Hasselback Potato Variations
There are endless options for customizing your Hasselback potatoes! Here are some of my favorites:
- Loaded potato: Brush with butter, as directed in the regular recipe. Once potatoes have softened, top with shredded cheddar cheese and pre-cooked and crumbled bacon, and bake an additional 5 minutes. You could also add slices of cheese in between each potato slice. Add sour cream and green onions, to serve.
- Jalapeno popper: Mix together 1 cup of cheddar cheese, 4 ounces of cream cheese, and 3 tablespoons of chopped jalapenos. Spread over the top and in between potato slices half way through cooking time.
- Rosemary garlic: Chop 4 sprigs of rosemary and add to the garlic butter mixture prior to brushing over potatoes.

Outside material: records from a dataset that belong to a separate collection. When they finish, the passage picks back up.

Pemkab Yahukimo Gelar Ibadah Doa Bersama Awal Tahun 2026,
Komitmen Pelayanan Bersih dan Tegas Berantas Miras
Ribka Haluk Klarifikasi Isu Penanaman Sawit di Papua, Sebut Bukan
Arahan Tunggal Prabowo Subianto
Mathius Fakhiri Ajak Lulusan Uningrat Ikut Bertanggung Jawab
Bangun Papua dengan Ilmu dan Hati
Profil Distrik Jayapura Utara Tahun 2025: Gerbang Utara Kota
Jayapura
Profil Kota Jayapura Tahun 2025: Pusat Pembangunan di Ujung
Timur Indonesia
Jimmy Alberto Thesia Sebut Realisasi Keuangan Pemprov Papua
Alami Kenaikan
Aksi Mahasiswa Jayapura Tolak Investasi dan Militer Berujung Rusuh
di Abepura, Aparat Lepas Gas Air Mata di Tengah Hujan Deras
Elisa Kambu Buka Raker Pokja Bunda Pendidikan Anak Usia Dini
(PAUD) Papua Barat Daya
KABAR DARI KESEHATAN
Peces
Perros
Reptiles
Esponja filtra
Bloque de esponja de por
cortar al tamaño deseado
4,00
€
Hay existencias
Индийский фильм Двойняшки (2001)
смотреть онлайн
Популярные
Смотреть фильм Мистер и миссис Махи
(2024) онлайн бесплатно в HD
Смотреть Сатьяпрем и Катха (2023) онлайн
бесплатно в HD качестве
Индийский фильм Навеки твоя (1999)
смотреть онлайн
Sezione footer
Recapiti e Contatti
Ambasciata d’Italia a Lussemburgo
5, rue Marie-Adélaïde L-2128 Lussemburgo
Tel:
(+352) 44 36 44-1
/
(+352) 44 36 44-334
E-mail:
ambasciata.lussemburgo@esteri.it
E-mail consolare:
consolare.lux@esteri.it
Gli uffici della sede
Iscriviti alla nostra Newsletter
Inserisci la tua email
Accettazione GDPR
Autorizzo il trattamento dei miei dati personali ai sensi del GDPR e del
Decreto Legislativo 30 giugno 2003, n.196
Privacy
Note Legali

- Sweet potatoes: Mix 1/2 cup of butter, 1/3 cup brown sugar, and 1/2 teaspoon cinnamon together. Spread half over the sweet potatoes, then the remaining butter mixture and 1/4 cup chopped nuts, half way through cooking.

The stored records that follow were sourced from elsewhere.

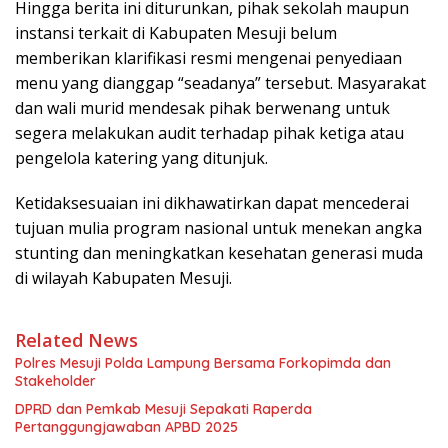
Hingga berita ini diturunkan, pihak sekolah maupun
instansi terkait di Kabupaten Mesuji belum
memberikan klarifikasi resmi mengenai penyediaan
menu yang dianggap “seadanya” tersebut. Masyarakat
dan wali murid mendesak pihak berwenang untuk
segera melakukan audit terhadap pihak ketiga atau
pengelola katering yang ditunjuk.
Ketidaksesuaian ini dikhawatirkan dapat mencederai
tujuan mulia program nasional untuk menekan angka
stunting dan meningkatkan kesehatan generasi muda
di wilayah Kabupaten Mesuji.
Related News
Polres Mesuji Polda Lampung Bersama Forkopimda dan
Stakeholder
DPRD dan Pemkab Mesuji Sepakati Raperda
Pertanggungjawaban APBD 2025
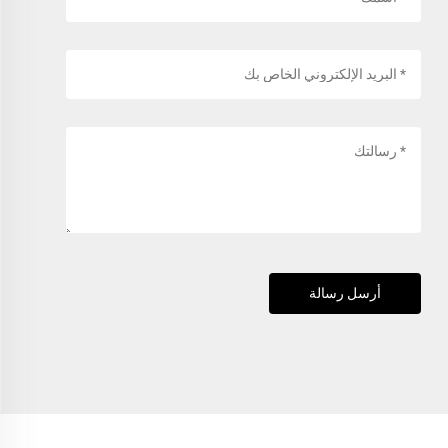
أرسل رسالة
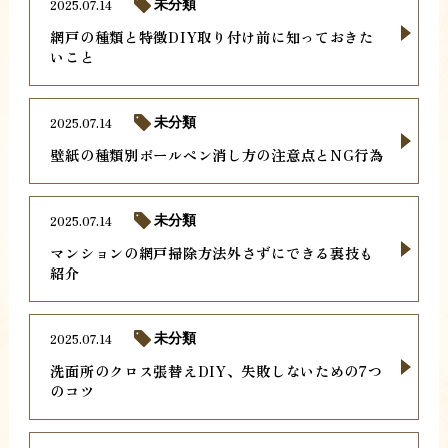
2025.07.14
未分類
網戸の種類と特徴DIY取り付け前に知っておきた
いこと
2025.07.14
未分類
壁紙の種類別ボールペン消し方の注意点とNG行為
2025.07.14
未分類
マンションの網戸掃除方法外さずにできる裏技も
紹介
2025.07.14
未分類
洗面所のクロス張替えDIY、失敗しないための7つ
のコツ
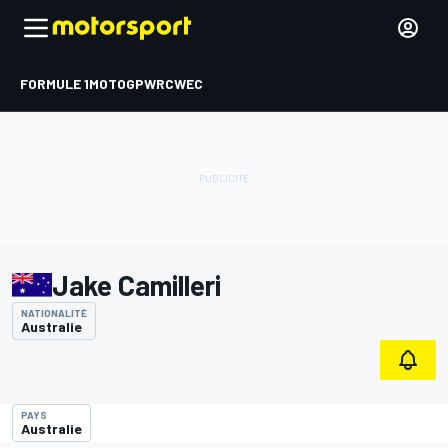
FORMULE 1
MOTOGP
WRC
WEC
Jake Camilleri
NATIONALITÉ
Australie
PAYS
Australie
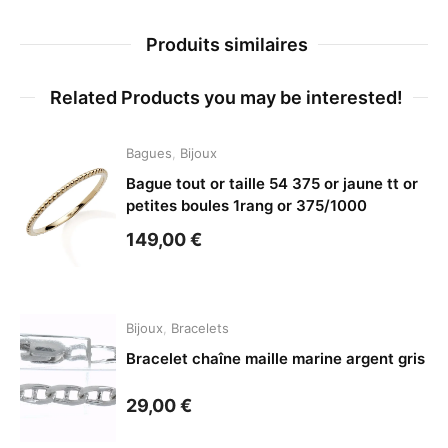
Produits similaires
Related Products you may be interested!
Bagues
,
Bijoux
Bague tout or taille 54 375 or jaune tt or
petites boules 1rang or 375/1000
149,00
€
Bijoux
,
Bracelets
Bracelet chaîne maille marine argent gris
29,00
€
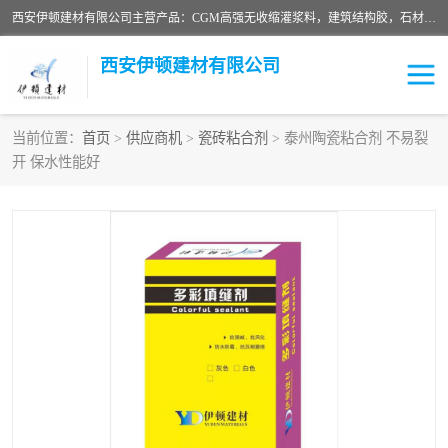
西安伊顿建材有限公司主营产品：CGM高强无收缩灌浆料，建筑结构胶，石材粘合剂，柔性防水材料，环氧修补砂浆等在各个行业得到了客户认可。
西安伊顿建材有限公司
当前位置：
首页
>
供应商机
>
瓷砖粘合剂
> 泰州陶瓷粘合剂 不易裂
开 保水性能好
灌浆料
压浆料
环氧砂浆
修补砂浆
自流平水泥
水泥路面修补材料
瓷砖粘合剂
沥青冷补料
高延性混凝土
速凝剂
碳纤维布
金刚砂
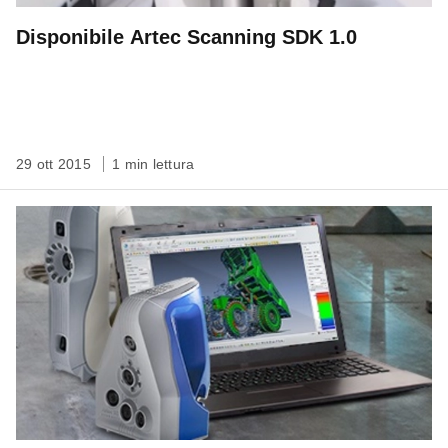
Disponibile Artec Scanning SDK 1.0
29 ott 2015
1 min lettura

What Should I Serve With These Potatoes?
- Garlic Parmesan Hasselback Potatoes are a wonderful accompaniment to any meat entree, from grilled chicken, to steak or seafood!
- We enjoyed them alongside elk burgers with our Famous Food from Montana dinner!
Frequently Asked Questions
If your potatoes brown before they are tender then cover them loosely with foil and continue cooking.
Hasselback potatoes will fan out naturally as they cook! As the potatoes cook they will soften, and the space between each slice will open up. This allows you to get more of the butter and seasonings in between each slice.
Hasselback potatoes store very well. They keep up to 5 days in the refrigerator, and 3 months in the freezer.
When reheating from the refrigerator, place in a 425 degree oven for 10 minutes. From the freezer, cook for 25-30 minutes.
Garlic Parmesan Hasselback Potatoes
- 4 Russet potatoes
- 1/2 cup melted butter
- 4 cloves garlic, crushed
- Salt and pepper
- 1/4 cup Parmesan cheese
- 2 tablespoons chopped green onions,
- Scrub potatoes to clean.
- Preheat oven to 450 degrees. Line a baking dish (with sides at least 1 inch high) with aluminum foil and spray the foil with nonstick spray.
- Place a wooden spoon on either side of the potato. Slice 1/8-1/4-inch slices vertically into potatoes, making the slices down to about 1/2-inch from the base of the potato.Repeat with remaining potatoes.
- Combine melted butter, and crushed garlic in a large bowl and brush over the potatoes, doing your best to get some in between the slits. Don't worry if a lot of the garlic stays behind in the butter. You will get the rest in your final round of brushing the potatoes.
- Once coated, place the potatoes on the baking dish and cook in the oven for 30 minutes.
- Brush more garlic butter onto the potatoes, making sure to get in between the slices. Cook an additional 25 minutes, or until the potatoes are tender when pierced. Potato cook time will be less with potatoes sliced 1/8-inch and longer for potatoes sliced 1/4-inch.
- Sprinkle salt, pepper, and Parmesan cheese on top of each potato and bake an additional 5 minutes.
- Remove from the oven and top with green onions. Serve.